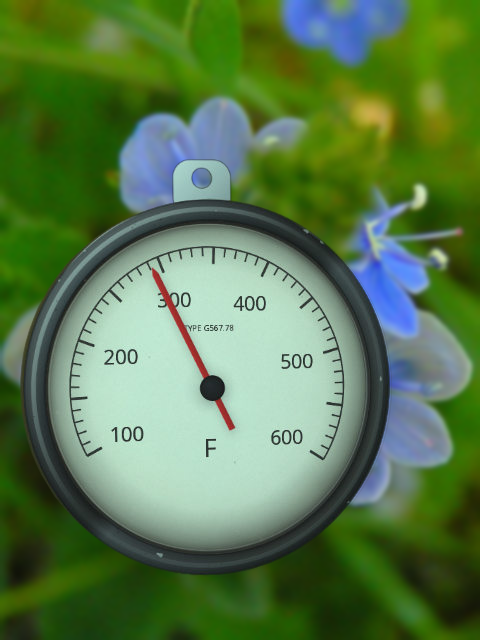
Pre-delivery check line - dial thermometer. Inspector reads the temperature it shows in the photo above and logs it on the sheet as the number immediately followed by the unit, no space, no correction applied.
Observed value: 290°F
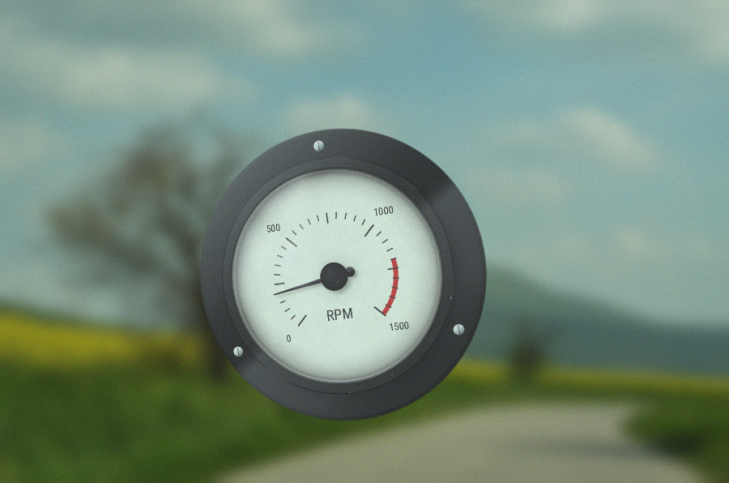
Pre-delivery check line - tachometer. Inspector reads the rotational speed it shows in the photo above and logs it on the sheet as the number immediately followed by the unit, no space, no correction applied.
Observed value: 200rpm
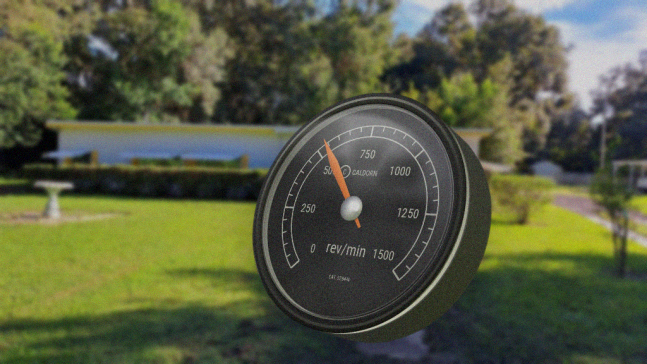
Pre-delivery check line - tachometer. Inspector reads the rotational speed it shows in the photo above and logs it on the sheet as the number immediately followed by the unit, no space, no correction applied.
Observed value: 550rpm
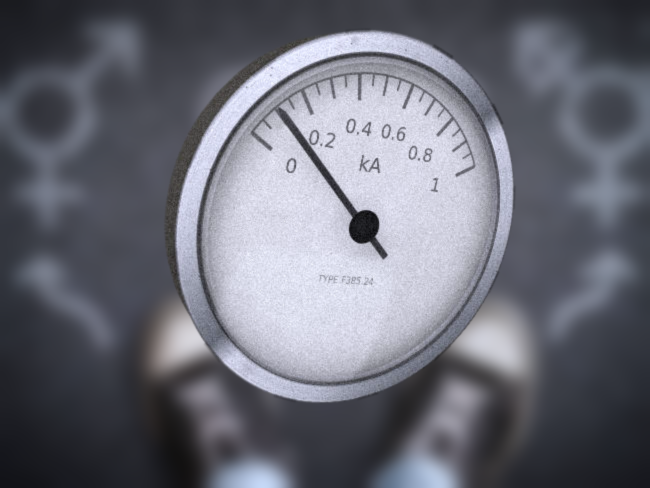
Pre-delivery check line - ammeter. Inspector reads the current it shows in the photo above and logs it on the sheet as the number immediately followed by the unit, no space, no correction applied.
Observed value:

○ ○ ○ ○ ○ ○ ○

- **What you need to do**
Convert the items from the start through the line with "Observed value: 200rpm" into a two-column CSV with the headers text and reading. Give one row per item, put each value in a single quoted field with line breaks turned into spaces, and leave out the pictures.

- **Solution for this task**
text,reading
"Pre-delivery check line - dial thermometer. Inspector reads the temperature it shows in the photo above and logs it on the sheet as the number immediately followed by the unit, no space, no correction applied. Observed value:","290°F"
"Pre-delivery check line - tachometer. Inspector reads the rotational speed it shows in the photo above and logs it on the sheet as the number immediately followed by the unit, no space, no correction applied. Observed value:","200rpm"